At home with my family in Cincinnati, amid the boredom and silence of seemingly endless stay-at-home orders, I kept getting an urge to make something, or do something with my hands. I’d start thinking that some strumming might cheer me up and keep my mind occupied. I’d find myself reaching for that ukulele, and then I’d remember — it wasn’t there.

After the college decided to finish the spring of 2020 remotely, it enlisted students to work as storage auditors, charging them with the task of sorting through and packing up all that had been left behind. Before I returned to Swarthmore for the spring semester, I had heard rumors that there were unoccupied dorm rooms stacked with towers of cardboard boxes, each one filled with the contents of someone’s college life. Once I was back on campus, I snuck a glimpse inside one of these rooms. You could barely open the door because there was so much piled against it: lamps, textbooks, trash bags, and Sharpie-marked boxes. They were numbered: 11 out of 20, 12 out of 20, 13 out of 20. Those labels were written reminders of just how many belongings had been deserted in the dorms. 

Hannah herself worked as an auditor. “It was weird,” she recalls. “It’s such an intimate, private thing to go through someone else’s stuff.” 

Many people were ecstatic to be reunited with their treasured possessions. Still, there’s something bittersweet about coming back to an object you haven’t seen in what feels like ages, and being confronted with the relics of the pre-pandemic world.

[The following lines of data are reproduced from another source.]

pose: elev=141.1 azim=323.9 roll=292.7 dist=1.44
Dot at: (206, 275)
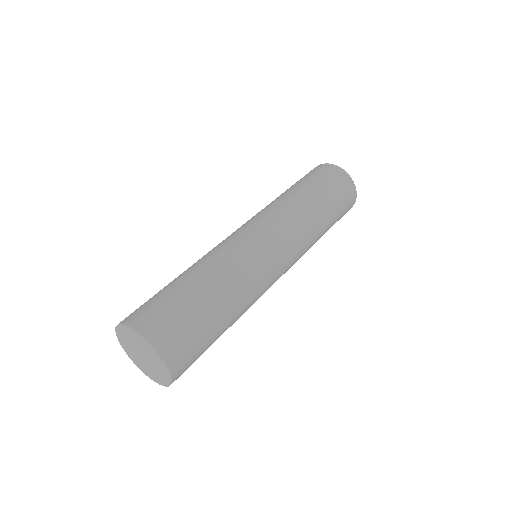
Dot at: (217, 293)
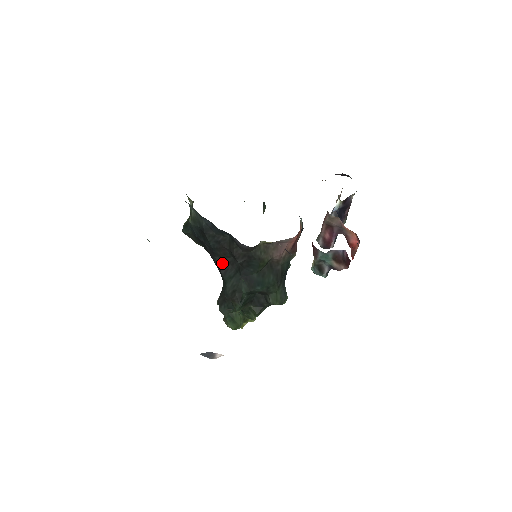
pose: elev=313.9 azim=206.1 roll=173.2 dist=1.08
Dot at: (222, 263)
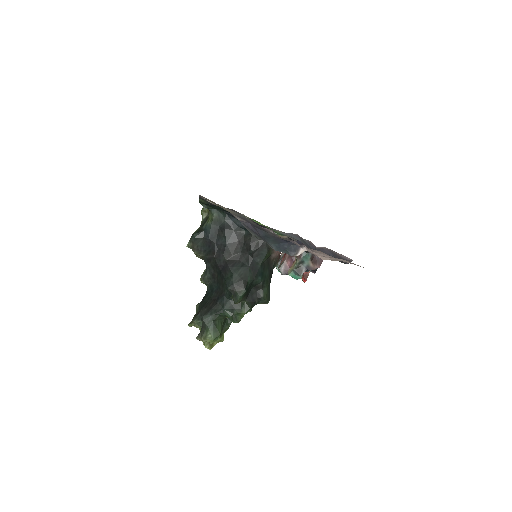
Dot at: (230, 259)
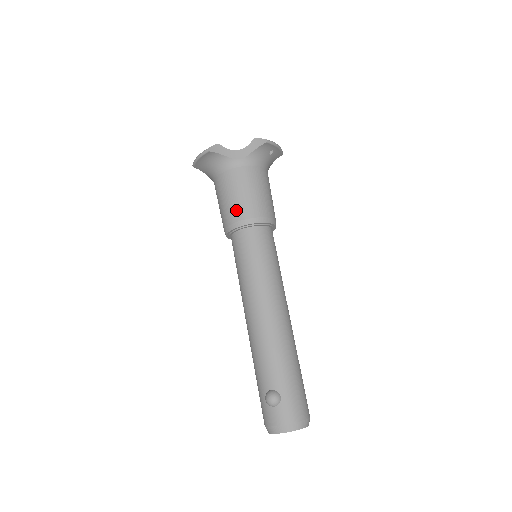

The past year was filled with so much growth, both positive and painful. It’s almost like we were different people when we last held our cross-stitches and ukuleles. 

In September, when Hannah unboxed her unfinished cross-stitch project, she found herself holding back tears. It had waited patiently for her since March, its loose ends and half-formed image suggestive of the sort of unraveling we’d all felt during the year. She could hardly wait to get back to work. 

Once she completed the nearly 10,000 stitches that made up the design, she gave the finished project to her friend as a belated birthday present. The shadowy forest landscape, threaded through with flickers of firefly light, seemed a fitting emblem of what they had been through. 

Madelon Basil is a junior at Swarthmore College majoring in English. She is interning at the Swarthmorean this spring with funding from the college’s Lang Center for Civic and Social Responsibility.